▸ Supplied data:
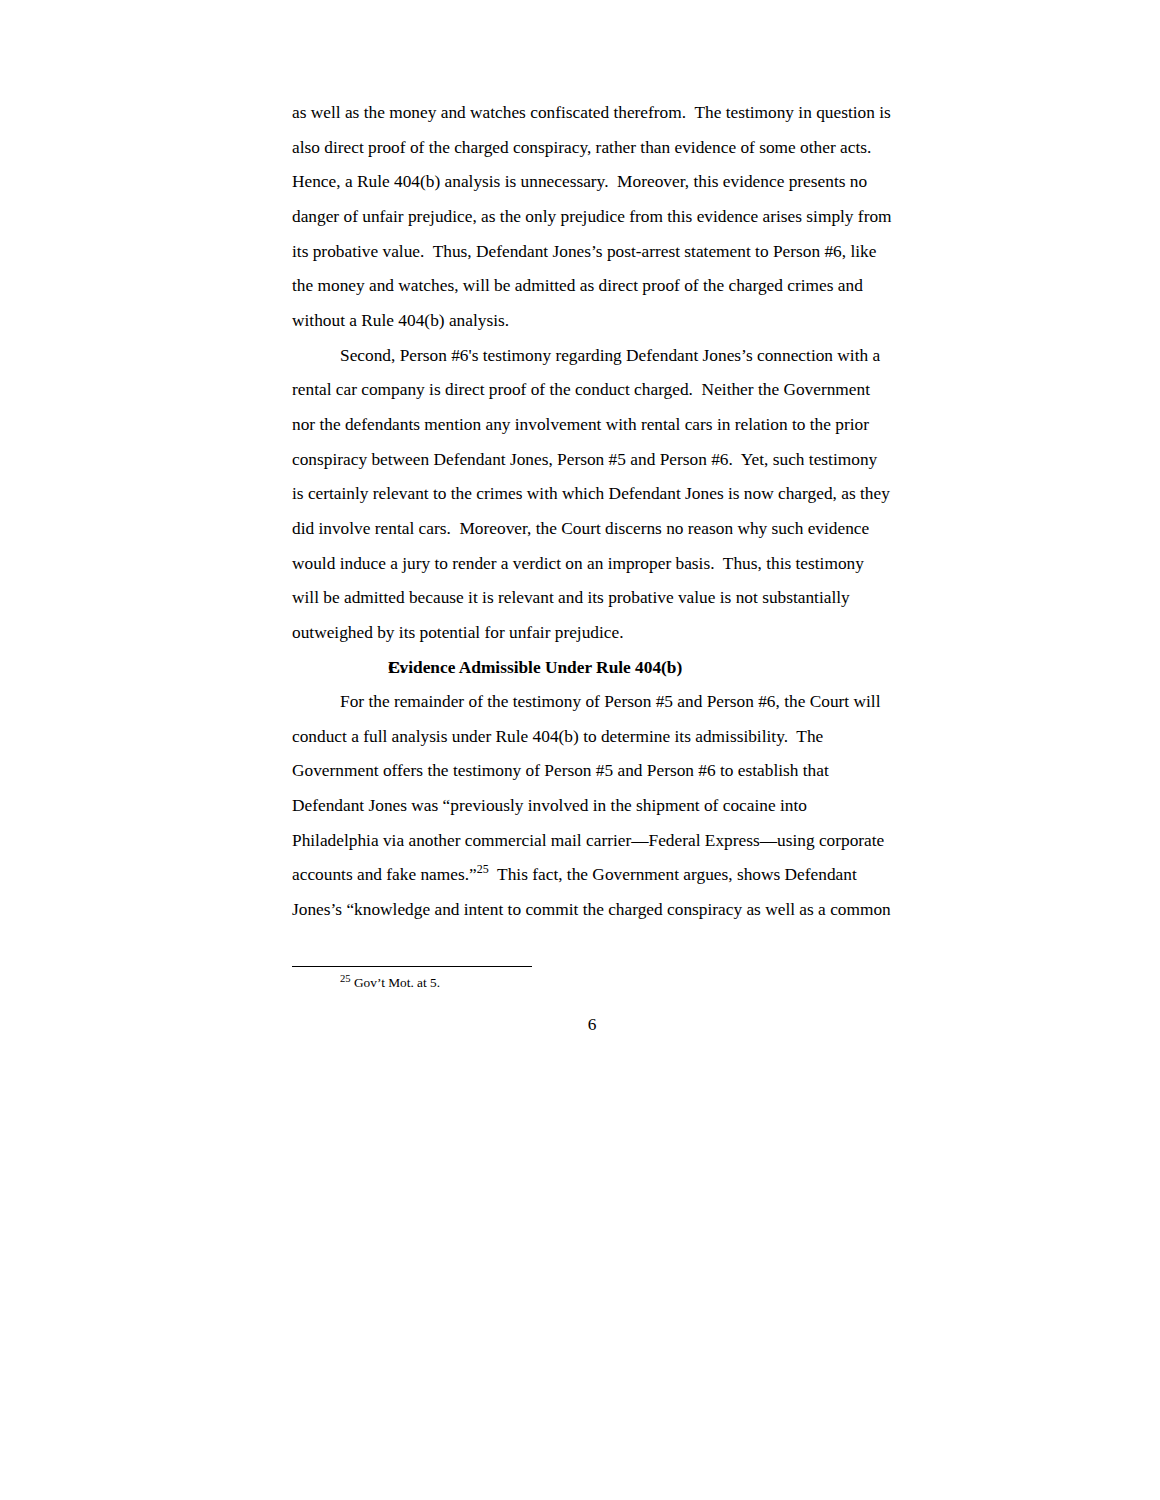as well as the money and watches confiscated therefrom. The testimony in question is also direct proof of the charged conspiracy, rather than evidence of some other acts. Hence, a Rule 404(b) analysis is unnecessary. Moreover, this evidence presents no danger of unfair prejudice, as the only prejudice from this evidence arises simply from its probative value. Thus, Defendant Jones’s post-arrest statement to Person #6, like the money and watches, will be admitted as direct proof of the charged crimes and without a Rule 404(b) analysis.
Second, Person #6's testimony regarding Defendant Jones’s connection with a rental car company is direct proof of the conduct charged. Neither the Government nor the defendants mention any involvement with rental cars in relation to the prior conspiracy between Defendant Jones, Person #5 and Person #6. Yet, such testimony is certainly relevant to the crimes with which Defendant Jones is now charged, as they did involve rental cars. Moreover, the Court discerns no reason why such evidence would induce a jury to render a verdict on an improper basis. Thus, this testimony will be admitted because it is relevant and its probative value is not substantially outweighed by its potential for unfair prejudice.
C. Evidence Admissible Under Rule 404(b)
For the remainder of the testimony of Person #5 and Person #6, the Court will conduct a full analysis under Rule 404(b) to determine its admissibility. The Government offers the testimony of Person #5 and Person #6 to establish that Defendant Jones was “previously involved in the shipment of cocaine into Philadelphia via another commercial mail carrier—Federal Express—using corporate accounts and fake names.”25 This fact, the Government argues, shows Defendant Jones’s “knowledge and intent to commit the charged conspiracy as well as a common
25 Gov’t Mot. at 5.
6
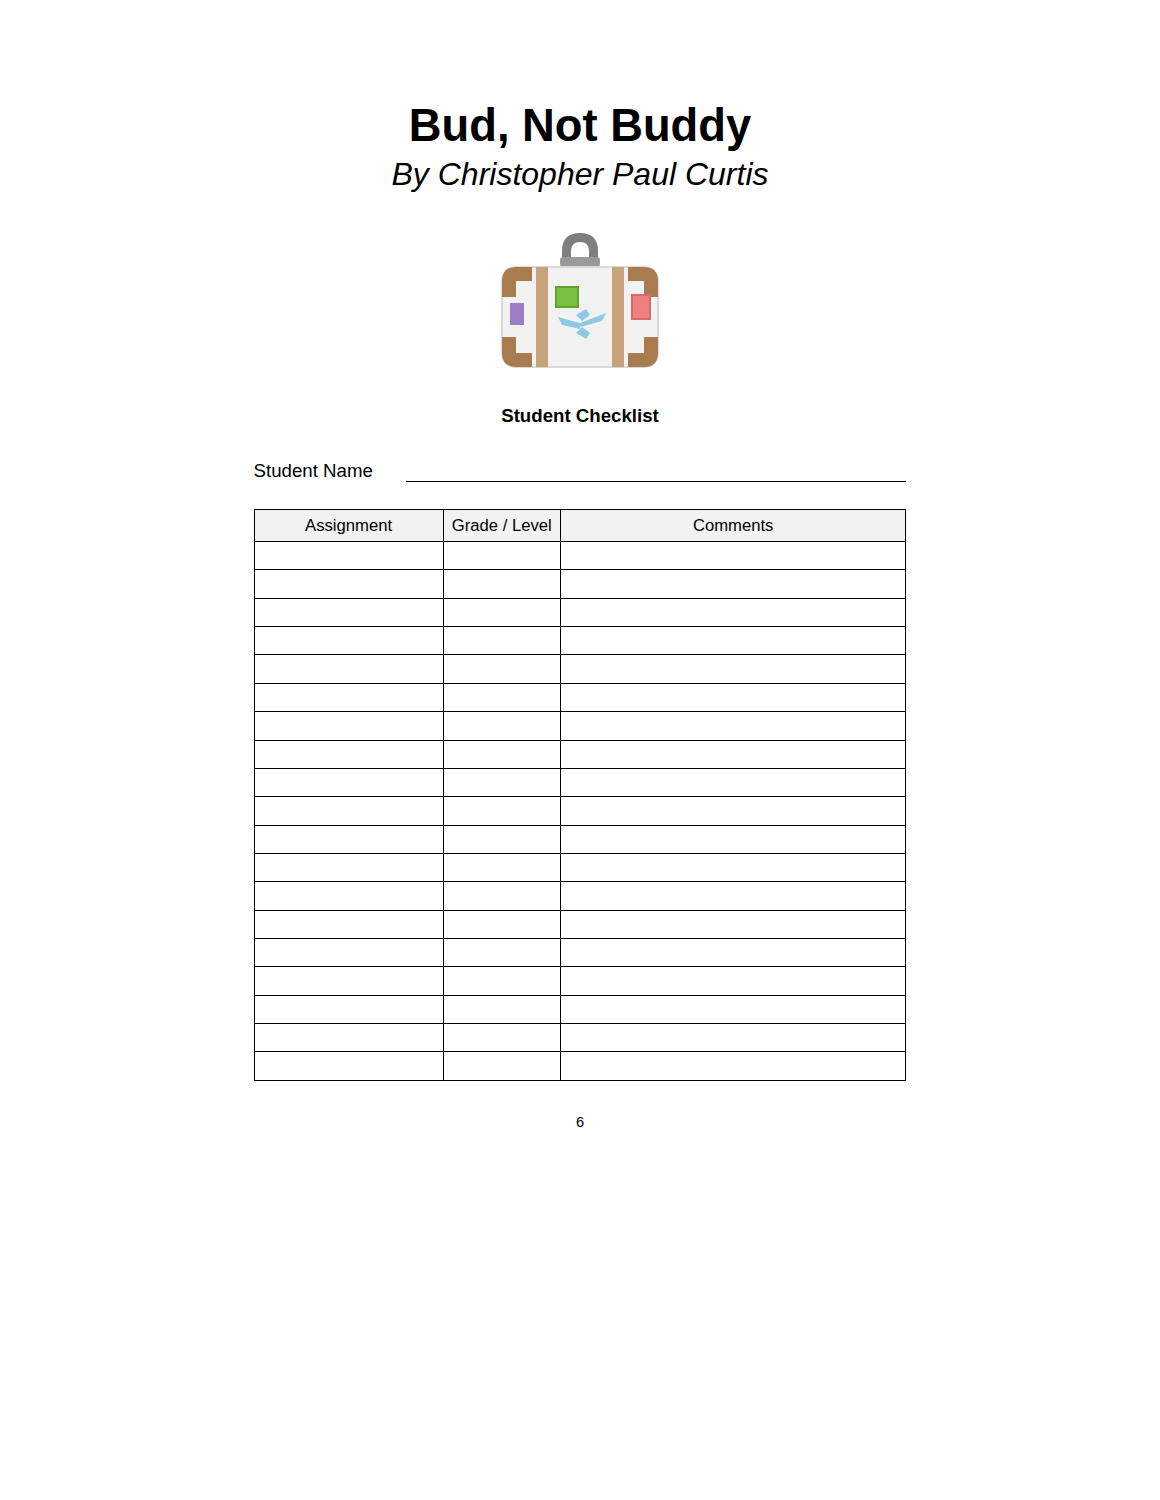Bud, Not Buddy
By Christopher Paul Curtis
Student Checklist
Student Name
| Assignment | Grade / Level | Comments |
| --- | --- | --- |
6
* * *
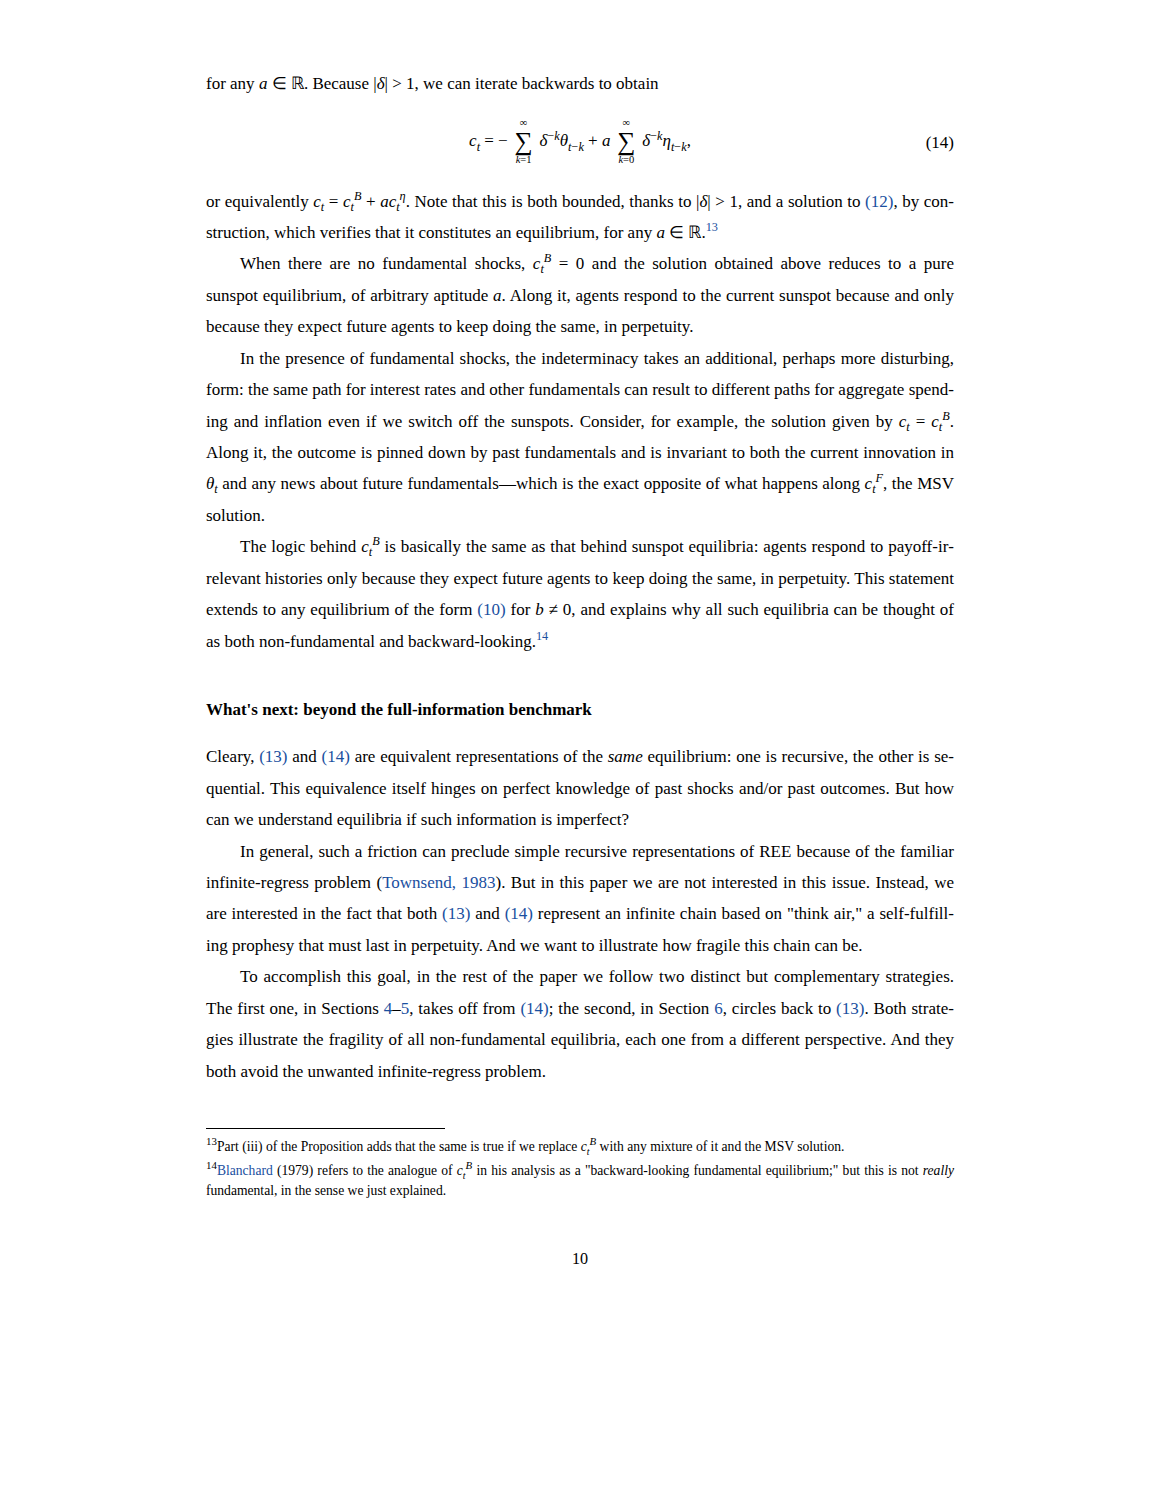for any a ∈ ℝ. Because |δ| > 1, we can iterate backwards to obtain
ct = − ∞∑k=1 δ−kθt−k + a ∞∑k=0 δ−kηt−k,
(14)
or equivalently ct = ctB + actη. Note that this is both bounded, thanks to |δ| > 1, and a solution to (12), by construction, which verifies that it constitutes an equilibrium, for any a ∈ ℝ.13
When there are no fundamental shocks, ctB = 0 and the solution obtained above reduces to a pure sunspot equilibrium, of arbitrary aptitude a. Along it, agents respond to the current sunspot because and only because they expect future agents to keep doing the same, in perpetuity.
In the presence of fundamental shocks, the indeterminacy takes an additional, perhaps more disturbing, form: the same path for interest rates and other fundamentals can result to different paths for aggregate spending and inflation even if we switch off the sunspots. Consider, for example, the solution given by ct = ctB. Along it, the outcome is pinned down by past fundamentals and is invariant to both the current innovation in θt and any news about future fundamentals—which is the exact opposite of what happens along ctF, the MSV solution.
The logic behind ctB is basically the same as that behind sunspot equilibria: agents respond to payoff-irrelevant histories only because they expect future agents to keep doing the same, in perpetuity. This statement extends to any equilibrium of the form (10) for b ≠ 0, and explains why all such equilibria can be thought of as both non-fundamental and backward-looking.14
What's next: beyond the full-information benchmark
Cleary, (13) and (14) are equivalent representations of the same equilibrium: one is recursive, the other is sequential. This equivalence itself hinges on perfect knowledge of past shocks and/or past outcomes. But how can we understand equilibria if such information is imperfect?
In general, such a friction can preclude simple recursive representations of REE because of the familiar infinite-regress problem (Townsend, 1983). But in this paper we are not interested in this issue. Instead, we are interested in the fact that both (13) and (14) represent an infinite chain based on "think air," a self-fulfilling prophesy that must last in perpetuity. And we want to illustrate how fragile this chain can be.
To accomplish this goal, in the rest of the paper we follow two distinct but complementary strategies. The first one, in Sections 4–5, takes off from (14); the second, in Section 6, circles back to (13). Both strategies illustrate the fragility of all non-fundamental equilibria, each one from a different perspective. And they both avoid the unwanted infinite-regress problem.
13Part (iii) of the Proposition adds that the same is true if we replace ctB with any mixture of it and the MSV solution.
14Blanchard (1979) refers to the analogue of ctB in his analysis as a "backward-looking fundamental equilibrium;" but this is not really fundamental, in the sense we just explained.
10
--
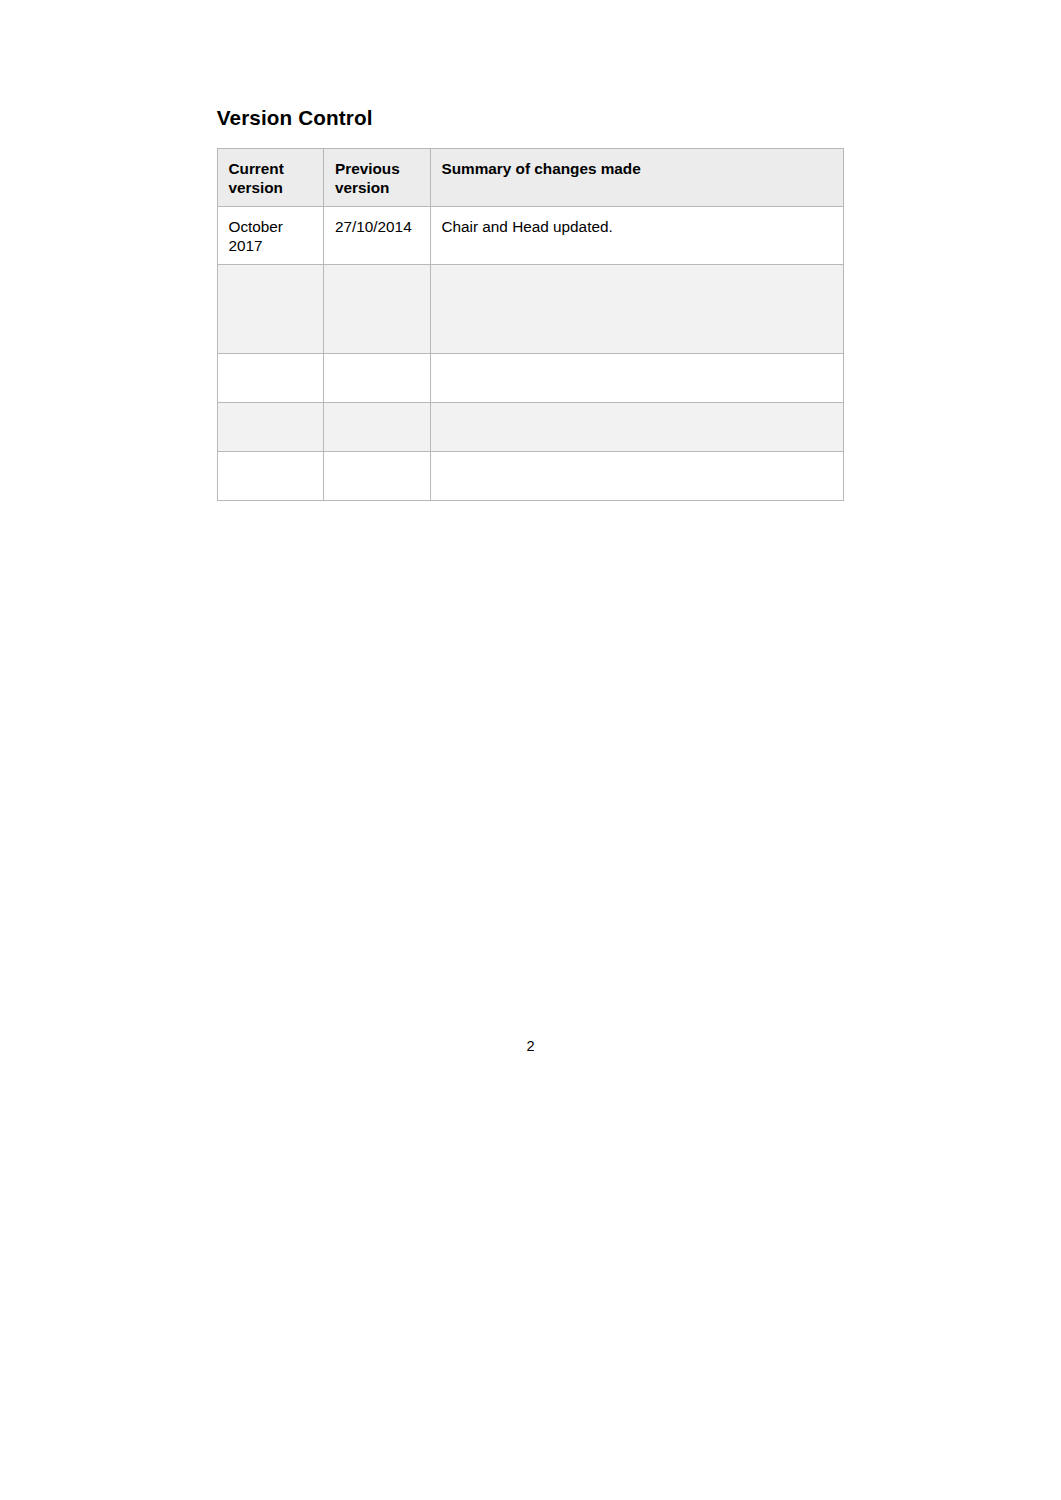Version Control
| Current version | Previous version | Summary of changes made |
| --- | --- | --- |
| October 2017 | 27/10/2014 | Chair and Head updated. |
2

▸ Directions for this task: Check each line above for the string "problem" and copy those that have it.

▸ Finished task:
In general, such a friction can preclude simple recursive representations of REE because of the familiar infinite-regress problem (Townsend, 1983). But in this paper we are not interested in this issue. Instead, we are interested in the fact that both (13) and (14) represent an infinite chain based on "think air," a self-fulfilling prophesy that must last in perpetuity. And we want to illustrate how fragile this chain can be.
To accomplish this goal, in the rest of the paper we follow two distinct but complementary strategies. The first one, in Sections 4–5, takes off from (14); the second, in Section 6, circles back to (13). Both strategies illustrate the fragility of all non-fundamental equilibria, each one from a different perspective. And they both avoid the unwanted infinite-regress problem.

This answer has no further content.